In the example for EP23, 13 potential failure modes are considered for a hypothetical glucose assay. With only 13 potential failure modes, each one can thoroughly analyzed and mitigations proposed. There is no need for Pareto analysis. But in the real world, hundreds of potential failure modes can be enumerated for an assay. This does not mean that the example must contain every potential failure mode but without a Pareto analysis, one does not demonstrate the ranking required to focus resources on the most serious potential failures. Note that the ISO document on risk management 14197, while not using Pareto analysis, uses something which achieves the same purpose – the limited (only six) potential failures are put into a risk matrix, which graphs severity against probability of occurrence for each failure mode, allowing one to focus on the most important failures.
June 5, 2011
The last entry noted that the NACB (National Academy of Clinical Biochemistry) guidelines for glucose meters (subscription may be required) ignored my Letter (1) and our review article on glucose meter standards (2).
But the guidelines did mention a simulation study, which I have previously critiqued. So let me expand on this critique. The simulation study provided some contour plots relating bias and imprecision to total error (or insulin dosage error rates). Now the beauty of contour plots is that they let one visualize things very nicely. The requirements for a contour plot are two variables that describe a third variable (the response) which is what these authors had.

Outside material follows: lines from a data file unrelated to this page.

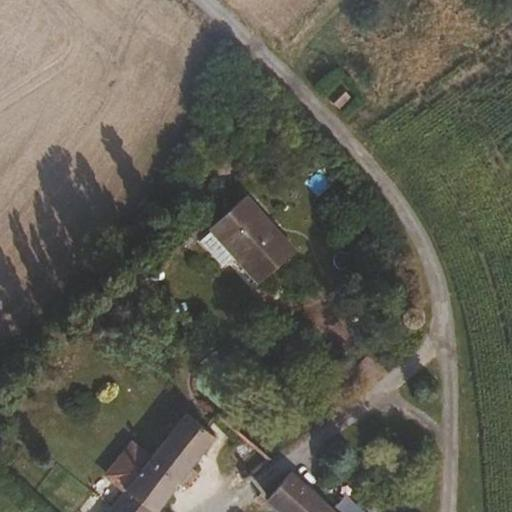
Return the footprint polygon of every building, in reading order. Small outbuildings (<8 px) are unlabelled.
[(332,113),(344,99),(334,87),(318,100),(332,113)] [(291,254),(243,196),(209,225),(232,257),(255,284),(291,254)] [(232,257),(209,225),(193,237),(217,268),(232,257)] [(398,268),(392,259),(378,268),(384,278),(397,271),(398,268)] [(154,511),(208,448),(216,437),(187,415),(151,458),(132,444),(106,474),(123,491),(105,511),(154,511)] [(337,511),(297,473),(275,495),(291,511),(337,511)]
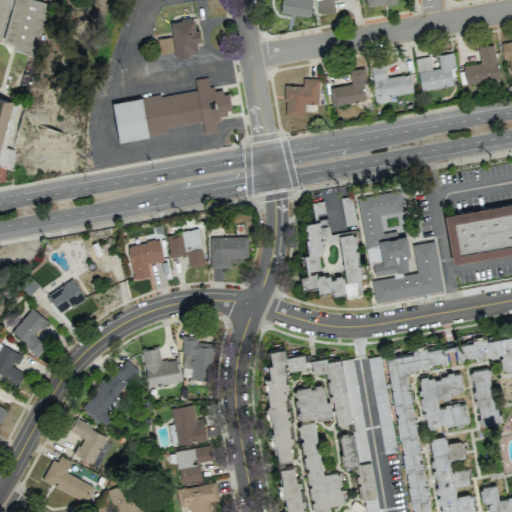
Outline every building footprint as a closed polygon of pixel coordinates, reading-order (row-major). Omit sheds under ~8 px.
[(47,1),(43,0),(0,0),(0,40),(35,49),(47,1)] [(281,0),(279,13),(309,17),(311,0),(281,0)] [(316,0),(318,14),(335,12),(333,0),(316,0)] [(197,54),(196,42),(197,42),(195,19),(170,22),(174,56),(197,54)] [(157,38),(158,53),(172,52),(171,37),(157,38)] [(511,73),(511,40),(500,42),(503,59),(509,58),(510,73),(511,73)] [(480,62),(462,65),(465,84),(498,79),(493,44),(477,46),(480,62)] [(420,90),(452,85),(451,76),(456,76),(453,52),(437,54),(439,67),(431,69),(429,56),(415,58),(420,90)] [(388,96),(412,92),(409,73),(387,77),(384,64),(369,66),(375,103),(389,101),(388,96)] [(328,87),(331,105),(364,100),(361,84),(366,83),(364,67),(349,70),(351,83),(328,87)] [(144,97),(149,134),(166,132),(166,126),(202,122),(203,133),(218,131),(216,113),(231,112),(228,90),(211,92),(209,77),(194,79),(196,90),(144,97)] [(302,85),(284,85),(284,116),(304,116),(304,103),(318,104),(318,78),(302,78),(302,85)] [(118,141),(147,136),(141,97),(111,102),(118,141)] [(357,197),(364,240),(382,237),(379,215),(404,210),(400,190),(357,197)] [(452,261),(511,251),(511,202),(444,214),(452,261)] [(362,296),(355,233),(327,235),(326,225),(319,226),(318,221),(304,222),(308,255),(303,256),(305,275),(300,275),(302,287),(317,285),(318,292),(333,290),(334,294),(345,293),(346,298),(362,296)] [(168,257),(187,255),(188,267),(203,265),(199,229),(166,233),(168,257)] [(210,268),(228,267),(228,258),(247,257),(247,235),(209,237),(210,268)] [(442,291),(434,240),(411,244),(416,272),(406,274),(404,256),(409,256),(406,235),(378,239),(382,262),(372,264),(374,275),(391,272),(392,277),(371,280),(374,301),(442,291)] [(149,276),(146,263),(163,260),(158,239),(126,245),(133,279),(149,276)] [(84,298),(72,278),(47,294),(58,313),(84,298)] [(11,330),(37,355),(45,345),(34,335),(47,321),(32,307),(11,330)] [(511,511),(511,334),(454,343),(457,361),(499,355),(501,371),(511,369),(511,495),(497,498),(495,484),(479,487),(481,503),(489,501),(490,511),(511,511)] [(213,343),(197,341),(197,336),(183,335),(180,367),(191,368),(190,379),(209,380),(213,343)] [(0,374),(18,384),(24,373),(14,367),(20,354),(0,343),(0,374)] [(146,385),(179,382),(176,359),(160,360),(158,346),(142,348),(146,385)] [(409,511),(427,511),(408,370),(429,367),(428,364),(446,362),(444,347),(426,349),(388,354),(409,511)] [(284,388),(287,388),(285,371),(305,369),(303,353),(284,356),(283,348),(268,350),(271,377),(264,378),(272,446),(275,446),(277,461),(292,459),(284,388)] [(380,356),(368,357),(382,454),(395,452),(380,356)] [(377,511),(354,357),(326,361),(325,357),(308,360),(310,374),(326,372),(335,425),(352,423),(354,432),(337,434),(342,467),(359,465),(365,511),(377,511)] [(124,400),(117,395),(137,368),(124,359),(106,383),(102,380),(80,408),(105,426),(124,400)] [(471,369),(477,424),(496,422),(490,367),(471,369)] [(467,423),(465,402),(445,404),(444,393),(462,391),(460,373),(418,378),(424,428),(467,423)] [(294,388),(298,421),(331,416),(329,400),(325,400),(322,384),(294,388)] [(176,445),(206,440),(202,418),(194,419),(192,404),(170,407),(176,445)] [(73,454),(91,464),(106,435),(74,418),(68,430),(82,437),(73,454)] [(322,473),(314,420),(298,423),(311,511),(329,511),(328,504),(343,502),(338,471),(322,473)] [(430,437),(438,511),(473,511),(472,493),(455,495),(454,485),(468,483),(466,467),(450,469),(449,458),(458,457),(457,446),(447,448),(446,435),(430,437)] [(174,450),(179,483),(201,480),(198,461),(212,460),(210,445),(174,450)] [(95,480),(68,468),(71,461),(54,454),(43,483),(87,501),(95,480)] [(303,511),(299,480),(295,481),(293,466),(278,468),(281,484),(277,485),(279,499),(284,498),(286,510),(281,511),(280,511),(303,511)] [(210,511),(209,501),(218,500),(215,482),(176,488),(178,506),(188,505),(188,511),(210,511)] [(137,511),(126,483),(106,490),(113,511),(137,511)]
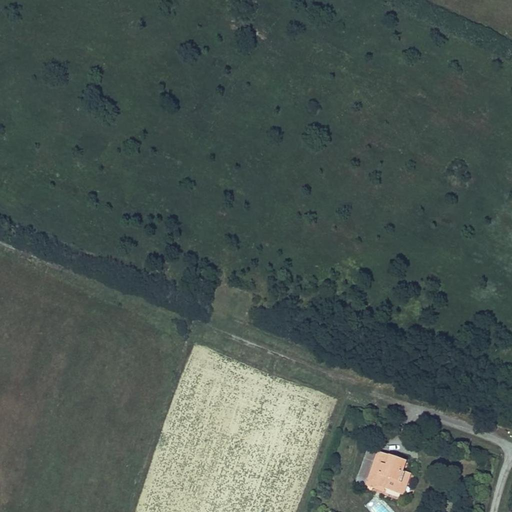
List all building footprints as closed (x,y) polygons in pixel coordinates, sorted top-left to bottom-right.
[(406,462),(390,457),(387,467),(375,463),(377,456),(367,452),(359,477),(369,480),(367,486),(376,489),(376,486),(404,495),(407,485),(399,482),(403,472),(406,462)] [(390,457),(378,453),(377,456),(375,463),(387,467),(390,457)] [(411,475),(403,472),(399,482),(407,485),(411,475)] [(369,480),(359,477),(357,483),(367,486),(369,480)] [(390,511),(380,500),(369,510),(371,511),(390,511)]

But if there are more than two variables – which is the case – then the contour plots (limited to two variables) are bogus.
I mention in my critique that the authors of the simulation study neglected to account for random interferences. This is not just to account for large errors. For example, hemoglobin is well known to cause a small interference in glucose meters, which although small adds to the overall variability.
I add here that the authors also neglected to account for pre- and post-analytical errors. Now you might ask are such errors relevant if someone is just interested in the meter accuracy. Well, observed errors can be an interaction between pre- and post-analytical errors and meter design. And pre- and post-analytical errors that are independent of the meter are still important in assessing insulin dosage errors, which was the purpose of the simulation. The point is that neglecting error sources renders the simulation to be meaningless.
- Krouwer JS. Wrong thinking about glucose standards. Clin Chem, 2010;56:874-875.
- Krouwer JS and Cembrowski GS. A review of standards and statistics used to describe blood glucose monitor performance. Journal of Diabetes Science and Technology, 2010;4:75-83.